8. The grassland ecosystem function evaluation method based on multi-source data according to claim 1, characterized in that, Step S5, which evaluates grassland ecosystem function scores, includes: The grassland ecosystem function score of the target area is evaluated by using the area proportion and spatial continuity of the functional characteristic domains in the distribution of stable phases as the basic score, and the area change rate of the distribution of functional characteristic domains in the evolution phases and the center shift rate obtained from the center position shift as deduction factors.

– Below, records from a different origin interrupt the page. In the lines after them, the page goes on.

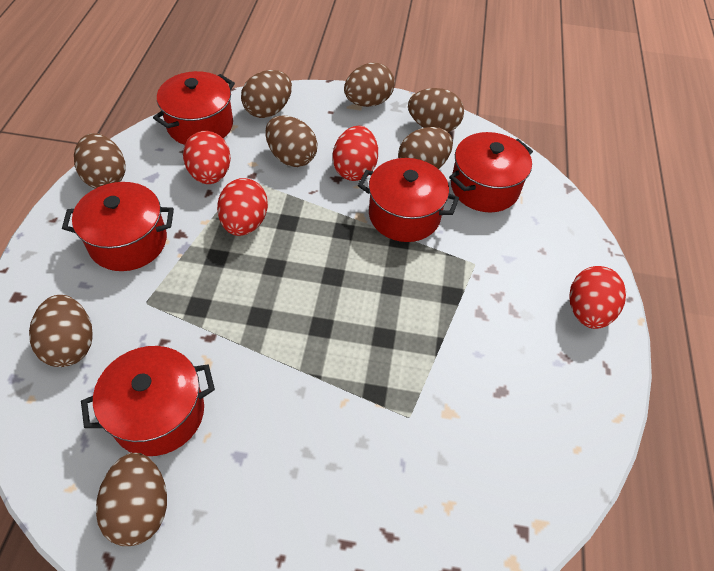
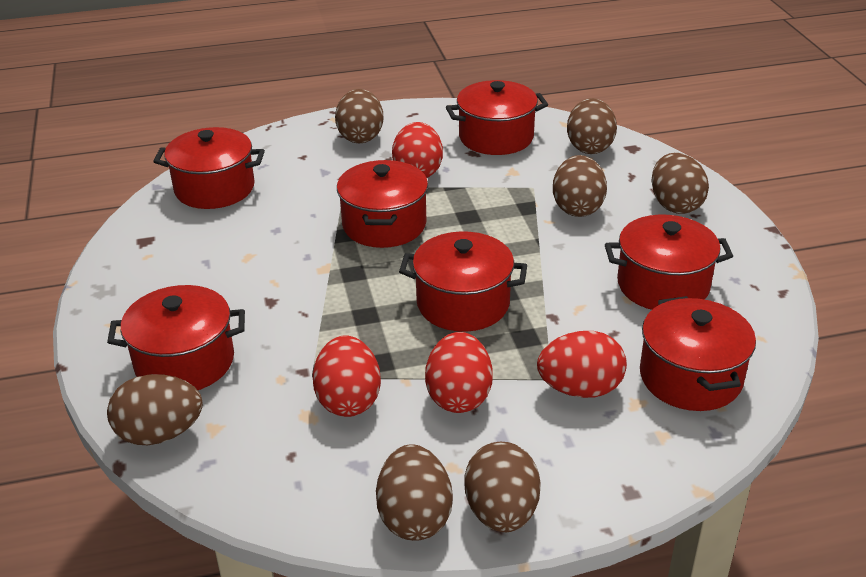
brown egg: 8 -> 7
red pot: 5 -> 7

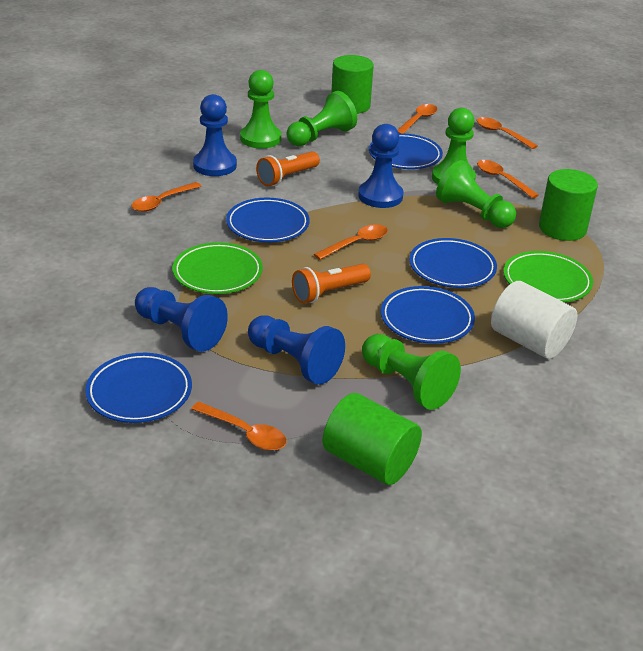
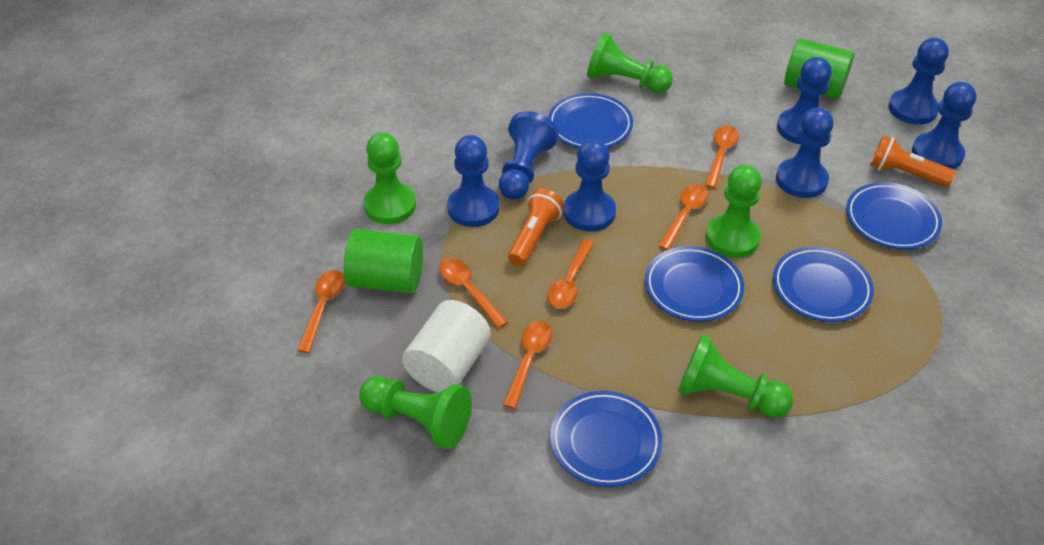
blue pawn: 4 -> 7
green cylinder: 3 -> 2
green plate: 2 -> 0

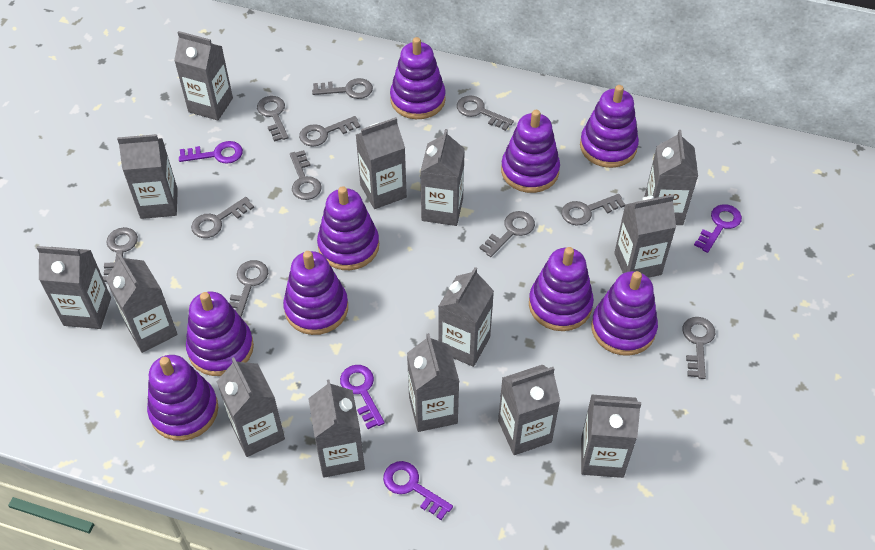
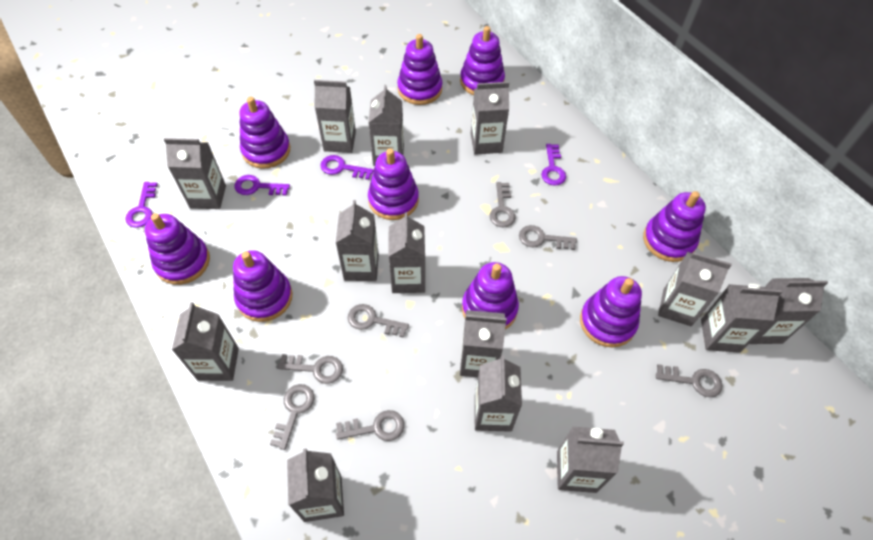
grey key: 11 -> 7

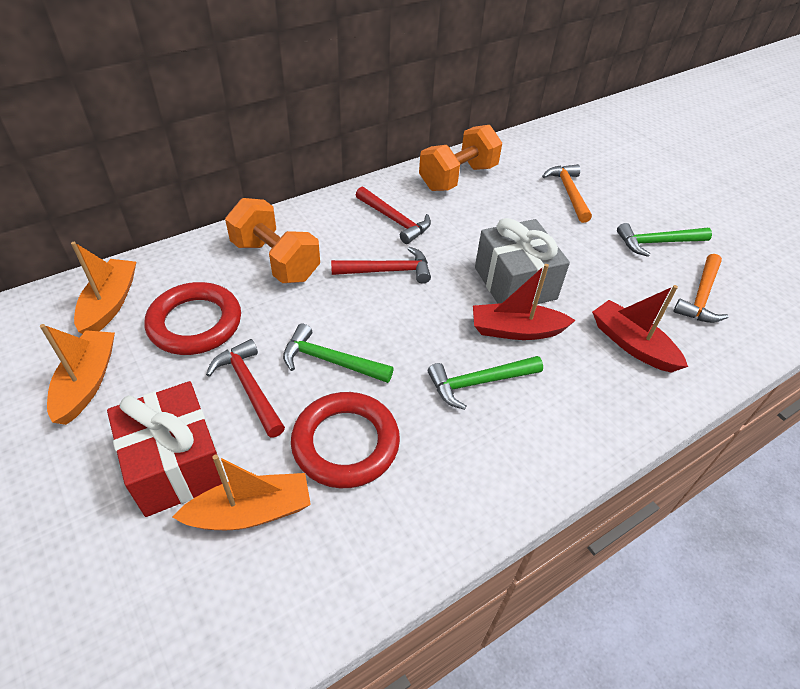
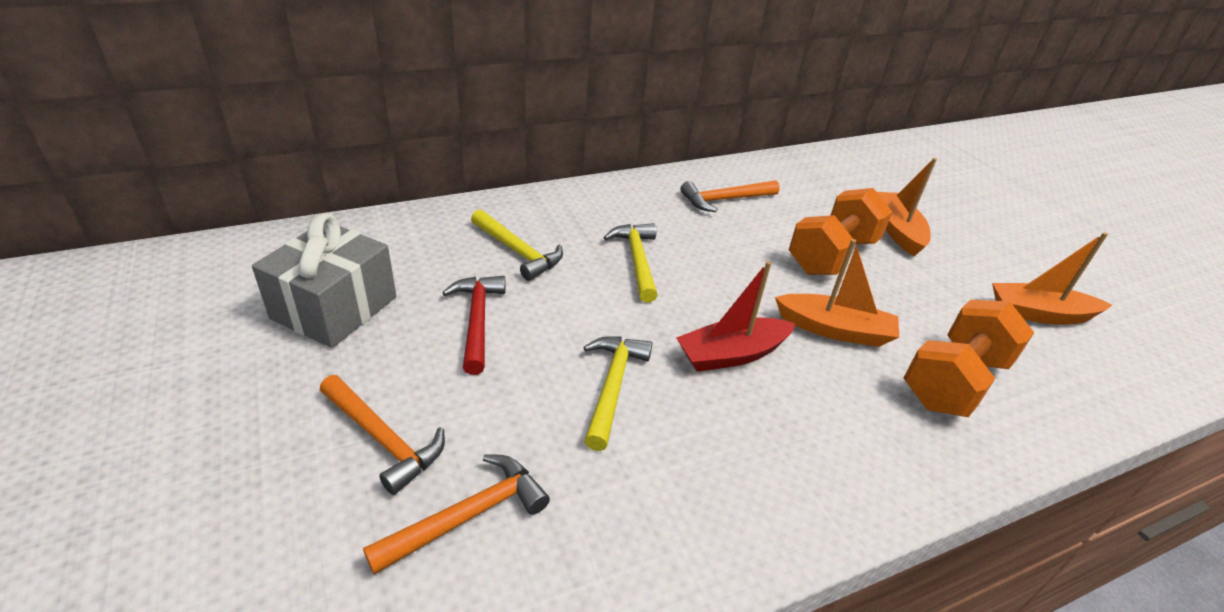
green hammer: 3 -> 0
orange hammer: 2 -> 3
red boat: 2 -> 1
red gift: 1 -> 0
red hammer: 3 -> 1
red ring: 2 -> 0
yellow hammer: 0 -> 3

9. A grassland ecosystem function evaluation system based on multi-source data, characterized in that, For performing the grassland ecosystem function assessment method based on multi-source data as described in claim 1, the grassland ecosystem function assessment system based on multi-source data includes: The image registration module is used to acquire remote sensing image data and aerial images of the target area, and to perform geometric registration of the remote sensing image data and aerial images. The spatial distribution extraction module is used to extract vegetation spatial distribution indicators of the target area based on the spectral characteristics of ground features from the geometric registration results. The energy balance curve construction module is used to invert the surface temperature index based on the vegetation spatial distribution index, and combine the surface temperature index inversion results with the acquired meteorological observation data to construct the surface energy balance curve. The functional feature domain segmentation module is used to identify the functional trends of each season based on the time series changes of the surface energy balance curve; to segment the functional feature domains according to the spatial clustering results of the functional trends of each season; and to determine the distribution of the functional feature domains in each time phase. The functional score assessment module is used to evaluate the grassland ecosystem functional score based on the distribution of functional characteristic domains in each time phase.